Alas RideLondon, we knew it well…

RideLondon will not return in 2026 – and may be finished for good – organisers have confirmed.

“RideLondon, the world’s greatest festival of cycling, has been placed on indefinite pause following operational and financial considerations of the event’s future direction,” begins a statement on the website of organisers London Marathon Events.

It doesn’t sound positive. After taking a break last year, the demise of the UK’s biggest closed-roads sportive seemed only a matter of time – and that time has come, it seems.

First held in 2013 as a legacy of the London 2012 Olympic Games, RideLondon enjoyed ten successful editions with more than 500,000 people taking part. And Sportive.com reporters were among them: we covered several of the early editions, at a time when RideLondon was the hottest sportive ticket in town.

And it was more than just a sportive: the RideLondon festival as a whole was instrumental in encouraging people onto their bikes, on city streets free of traffic.

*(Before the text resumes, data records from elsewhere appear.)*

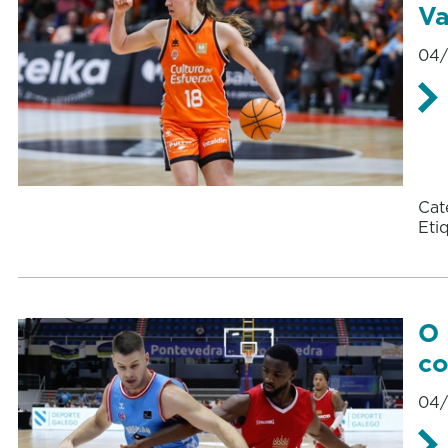
Va
04/
Cat
Eti
O 
co
04/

The event also raised more than £85 million for charity, making – as the statement points out – “a lasting impact on communities and causes across the UK.”

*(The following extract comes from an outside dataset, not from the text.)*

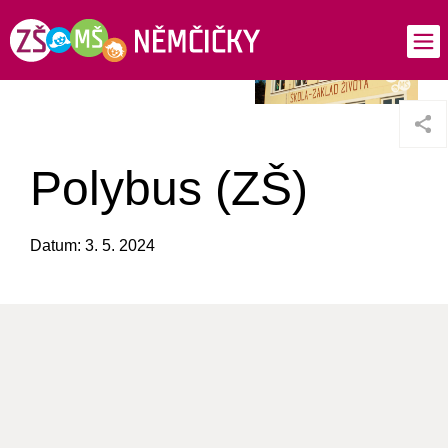
Polybus (ZŠ)
Datum: 3. 5. 2024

The RideLondon-Surrey 100, as it was officially known from 2013-2019, was perfectly timed to surf the wave of cycling’s popularity in the wake of the 2012 London Olympics and Sir Bradley Wiggins’ Tour de France triumph – the first ever British winner, remember – for Team Sky the same year.

The first seven editions were a runaway success: demand was so great that entry was via a hugely oversubscribed ballot, with thousands of applicants missing out each year.

Even torrential rain on a couple of early editions couldn’t dampen enthusiasm for RideLondon.

Roads closed, heavens opened: Riding the 2014 Prudential RideLondon-Surrey 100

But Covid saw the event paused in 2020 and 2021, and when it returned in 2022 it was with a new route – Surrey and the iconic Box Hill climb were out, replaced with arguably a less challenging excursion east organised in partnership with Essex County Council.

The new-look RideLondon failed to capture the imagination; demand fell, the ballot was abandoned, and even with tickets placed on general sale the event struggled to sell out.

The tenth and most recent – last, it now seems – edition of RideLondon took place in May 2024.

So, what now for London’s cyclists? RideLondon leaves a massive hole in the calendar, but its legacy will not be forgotten: for many, it will have been their first taste of a mass participation bike ride and a gateway to further challenges.

While RideLondon may be gone, there are still dozens of first-class sportives to choose from within easy reach of London. Check out the Sportive.com calendar and you’ll find not just dozens of road events, but plenty of gravel too.

The Hell of the Ashdown and the Kentish Killer from Flamme Rouge are two popular early-season sportives that attract a big crowd from London.

To the immediate north, SportiveUK offer a tried and tested selection of road sportives across Cambridgeshire, Essex and Hertfordshire. To the west and south-west, Sportiva Events showcase the stunning scenery of Devon and Cornwall with seven cracking rides.

At the national level, iconic events like the Dragon Ride, Etape Caledonia, and the Fred Whitton Challenge continue to attract full fields, and long may it continue.

For Londoners of a more gravelly disposition – perhaps inspired by Rapha’s Hell of the North rides, or more recently North London Dirt – Hidden Tracks Cycling are well worth a look.

Based at Herne Hill Velodrome in south-east London, they lay on a variety of gravel challenges for the more experienced cyclist – from Southern Grit (17 May), a 100km tour taking in England’s oldest grotto, a medieval map to Purgatory and Epsom racecourse – to the 360 (27 June), a full circumnavigation of London on gravel, bridleway, woodland singletrack, canal paths, field crossings and forgotten connectors.

The unique, off-the-beaten-path routes – combined with fresh coffee at the start and beer and pizza at the finish – should help ease the sting of RideLondon’s loss.

And that’s before we even mention the likes of Glorious Gravel, Focal Events’ Dirty Reiver, or the Stone Circle: a new crop of outstanding events that are in a more true sense festivals of cycling than RideLondon, for all its virtues, ever was.

While the end of RideLondon marks the end of an era, 2027 sees the return of the Tour de France to the UK. Cycling, like everything else, moves in…well, cycles. The next boom just might be waiting around the corner.